9 arrested in operations against Turkish ‘mob boss’ Sedat Peker

DM Monitoring

ANKARA: Police on Friday launched simultaneous raids in Istanbul and four other cities against a criminal gang allegedly led by Sedat Peker, a media-savvy figure who was previously convicted of mob-related crimes. Peker himself is believed to be abroad, while 49 out of 63 wanted suspects in the operation were detained. A manhunt is underway to capture the other suspects.
The raids were part of an investigation into the gang and the suspects are accused of a string of crimes, from running a criminal organization to robbery, mugging, bribery, abduction and causing injury.
Police squads raided 121 locations in Istanbul, the capital Ankara, the southern province of Hatay, the northern province of Trabzon and the northwestern province of Kocaeli. Among the raid locations was the villa Peker resided in in Istanbul’s Beykoz district. Elite units of Special Operations took part in the raids as drones scoured the areas where the gang members were believed to be hiding in the early hours of Friday. Police discovered a large amount of weapons, munitions and bulletproof vests in the possession of the suspects.
Turkish media outlets reported that Peker had earlier settled in North Macedonia and several police officers in that country were detained for providing fake IDs and passports for foreign citizens, including Peker in a recent operation.
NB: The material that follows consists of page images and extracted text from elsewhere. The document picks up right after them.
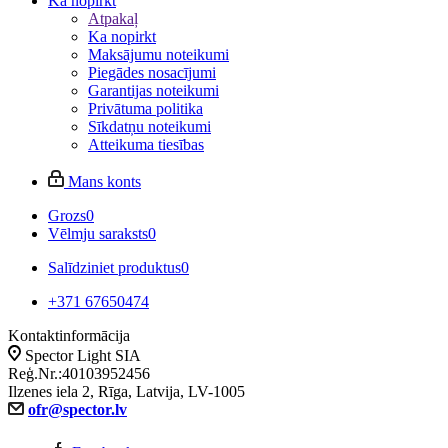
Ka nopirkt
Atpakaļ
Ka nopirkt
Maksājumu noteikumi
Piegādes nosacījumi
Garantijas noteikumi
Privātuma politika
Sīkdatņu noteikumi
Atteikuma tiesības
Mans konts
Grozs
0
Vēlmju saraksts
0
Salīdziniet produktus
0
+371 67650474
Kontaktinformācija
Spector Light SIA
Reģ.Nr.:40103952456
Ilzenes iela 2, Rīga, Latvija, LV-1005
ofr@spector.lv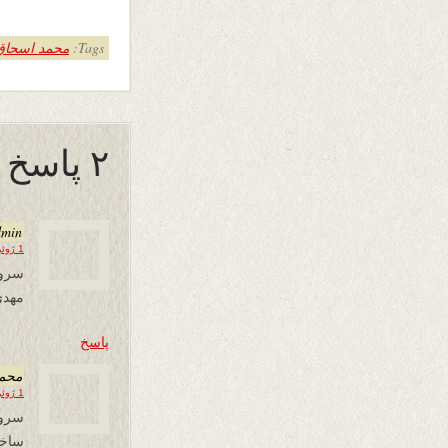
Tags:
محمد اسحاق "
۲ پاسخ به “چشم پر‌ نم ”
dmin
1 ژوئن 2021 در 00:07
سرود
مهدی
پاسخ
محم
1 ژوئن 2021 در 05:31
سرود
ساخت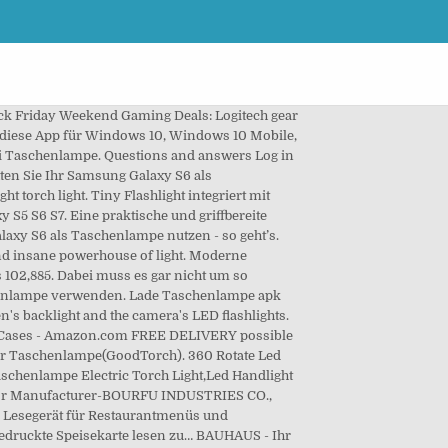
e und anderen Microsoft-Produkten und -Diensten erhalten möchte. 2015 | CC. The PhotoCapabilities interface of the the MediaStream Image Capture API provides available configuration options for an attached photographic device. Doogee X7 - Taschenlampe wie kann ich bei Doogee x7 die Taschenlampe einschalten 1 wusteinbach 1 11 Monaten 238 Samsung Galaxy A50 - Taschenlampe Ich habe den Link zur Taschenlampe… Information is not meant to be a substitute for advice provided by a doctor or other qualified health care professional. Kaufen Sie günstig Taschenlampen Stirn- & Taschenlampen im Fust Online-Shop: Lieferung, Installation & Service vom Profi. Öffnet dazu vom Homescreen aus das Menü und klickt anschließend oben in der Leiste "Widgets" an. As a bonus, there is another guide in part 2. Taschenlampe ist kostenlos, einfach und intuitiv zu Fackel-App für Android verwenden. * Reintroduced Strobe Light, Morse Code, and Color Light inside Tiny Flashlight. # 1 Taschenlampe. SplenDO ist eine nützliche und zuverlässige Aufgabenliste! Doch es gibt noch weitere Beispiele, in denen Ihnen eine Taschenlampe helfen kann. Enjoy free delivery, official warranty and 0% instalment. close. 11 to 20 Minutes; 21 to 30 Minutes; 31 to 60 Minutes; 61 to 90 Minutes; More Than 90 Minutes; Condition. Du stimmst den. Schallmessung - leistungsstark in ihrer Einfachheit und Bedienkomfort. Ein Android als Taschenlampe benutzen. The 9 x SAMSUNG LH351D LEDs (CRI≥90) resembles the nature of sunlight that displays an object's more natural-looking color. Taschenlampe Cree T6 mini. Rakovska 128, et. Die Taschenlampe lässt sich über die Schnelleinstellungen ein-/ausschalten. Verkauft wird hier eine wenig benützte Maglite Charger mit komplettem Zubehör: 1 Wandladestation, 2 Find it for free on the App Store. You can use this torch for auto emergencies, home repair, family and outdoor activity etc. LED Flashlight for Samsung Galaxy S5 S6 S7. The Best Black Friday Weekend TV Deals: LG Nanocell, Samsung Crystal and The Frame, and plenty more! Folgen Sie die Anweisungen zum Entfernen für die gegebenen Malware am Ende des Artikels. Usability improvements and minor bug fixes. €25.00. Eine unglaublich einfache und dennoch nützliche Taschenlampenanwendung, die den Kamerablitz Ihres Geräts als Lichtquelle nutzt. Die hellste und schnellste taschenlampe ! Cookies helfen uns bei der Bereitstellung unserer Dienste. 15.10.2020 13:39 | von Tim Aschermann. Now you can delete the standalone plugins if you have installed them. Datenschutzbestimmungen Wir zeigen euch, wie ihr Samsungs Galaxy S5 als Taschenlampe nutzt. ES23 Elektroschocker + LED-Taschenlampe 2 in 1 - 10 cm. E-Store Support Mo-Fr 09:00 – 18 :00 Uhr 0800 726 729 Samsung Pay Support Für Fragen zur Samsung Pay Applikation und deren Benutzung: Mo - Fr: 08:00 - 18:00 Uhr 031 580 00 63 Samsung G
His current whereabouts is not known, though media reports claim he traveled across several Balkan countries including Kosovo and Montenegro.
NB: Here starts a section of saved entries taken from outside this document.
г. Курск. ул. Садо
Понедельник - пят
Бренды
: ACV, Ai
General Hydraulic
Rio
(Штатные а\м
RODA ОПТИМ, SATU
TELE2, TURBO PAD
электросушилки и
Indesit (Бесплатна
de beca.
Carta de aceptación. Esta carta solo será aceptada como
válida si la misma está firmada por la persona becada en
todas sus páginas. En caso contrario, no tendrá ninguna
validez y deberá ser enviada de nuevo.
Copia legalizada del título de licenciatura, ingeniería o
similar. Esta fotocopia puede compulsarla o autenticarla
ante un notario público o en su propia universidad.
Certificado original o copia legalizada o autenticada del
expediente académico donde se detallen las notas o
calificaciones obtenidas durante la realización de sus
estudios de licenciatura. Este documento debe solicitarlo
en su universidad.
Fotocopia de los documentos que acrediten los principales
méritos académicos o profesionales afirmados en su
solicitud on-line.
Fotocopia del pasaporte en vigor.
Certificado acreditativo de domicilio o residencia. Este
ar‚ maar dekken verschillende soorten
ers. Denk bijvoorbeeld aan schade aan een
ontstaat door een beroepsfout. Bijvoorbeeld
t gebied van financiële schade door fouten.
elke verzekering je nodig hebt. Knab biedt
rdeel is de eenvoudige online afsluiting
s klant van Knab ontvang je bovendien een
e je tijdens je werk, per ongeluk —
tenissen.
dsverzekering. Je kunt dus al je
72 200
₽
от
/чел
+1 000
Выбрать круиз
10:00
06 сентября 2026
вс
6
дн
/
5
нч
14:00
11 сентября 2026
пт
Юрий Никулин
Forty-nine-year-old Peker rose to prominence in the 1990s as an underworld figure.
He returned to Turkey from Romania in 1998, after he fled there when two men, allegedly members of his gang, were convicted of a murder.
A court released him in 1999 but Peker was arrested and sentenced again for mob-related crimes in 2007. Peker’s name came up again in the infamous Ergenekon trials when prosecutors and police officers linked to the Gülenist Terror Group (FETÖ) imprisoned the group’s critics in sham trials.
He was sentenced to 10 years but was released in 2014. In recent years, he became a prominent social media personality, gaining a sizeable following.
Earlier on Monday, a Turkish court acquitted 235 suspects of charges of establishing the so-called Ergenekon terror group, while it handed life sentences to four suspects for violating the constitutional order.
Once again examining the yearslong case, Istanbul’s 4th High Criminal Court acquitted 235 suspects of management, membership, aiding and abetting a terrorist organization on the basis that the Ergenekon organization was not a real group.
Four detainees — Alparslan Arslan, Erhan Timuroğlu, Ismail Sağır and Osman Yıldırım — were sentenced to life terms in prison upon evaluation of their conviction of violating the constitutional order, which carries the heaviest sentence in Turkish law and refers to acts of terrorism or coup.
The convicts were all implicated in the at the Council of State on May 17, 2006, when Arslan shot dead Judge Mustafa Yücel Özbilgin and wounded four others – Mustafa Birden, Ayla Gönenç, Ayfer Özdemir and Ahmet Çobanoğlu.